■ Exercise data:
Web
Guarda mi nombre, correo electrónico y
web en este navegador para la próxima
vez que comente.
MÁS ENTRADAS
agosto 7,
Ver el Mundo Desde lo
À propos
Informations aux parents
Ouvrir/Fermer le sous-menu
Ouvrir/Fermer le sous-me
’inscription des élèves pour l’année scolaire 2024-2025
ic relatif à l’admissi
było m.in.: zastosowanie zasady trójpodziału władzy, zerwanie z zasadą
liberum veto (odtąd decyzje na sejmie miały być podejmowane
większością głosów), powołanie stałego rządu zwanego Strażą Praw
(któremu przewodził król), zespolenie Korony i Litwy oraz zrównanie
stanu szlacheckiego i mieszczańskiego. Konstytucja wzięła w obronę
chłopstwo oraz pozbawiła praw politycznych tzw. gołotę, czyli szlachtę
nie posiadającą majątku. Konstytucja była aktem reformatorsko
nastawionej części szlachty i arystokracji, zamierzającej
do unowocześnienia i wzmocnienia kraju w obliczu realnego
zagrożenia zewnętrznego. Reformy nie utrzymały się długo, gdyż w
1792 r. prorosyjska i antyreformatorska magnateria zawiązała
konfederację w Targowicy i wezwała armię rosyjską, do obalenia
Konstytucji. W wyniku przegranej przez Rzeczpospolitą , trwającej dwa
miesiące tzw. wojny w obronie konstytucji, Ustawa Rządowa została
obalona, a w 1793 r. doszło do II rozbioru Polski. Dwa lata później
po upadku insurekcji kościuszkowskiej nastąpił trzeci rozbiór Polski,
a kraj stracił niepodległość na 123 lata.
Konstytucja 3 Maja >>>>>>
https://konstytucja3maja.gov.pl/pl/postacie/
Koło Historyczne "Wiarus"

■ Work to be completed: Go through the listing above and copy each line in which the string "Ouvrir" is found.

■ Result of this task:
Ouvrir/Fermer le sous-menu
Ouvrir/Fermer le sous-me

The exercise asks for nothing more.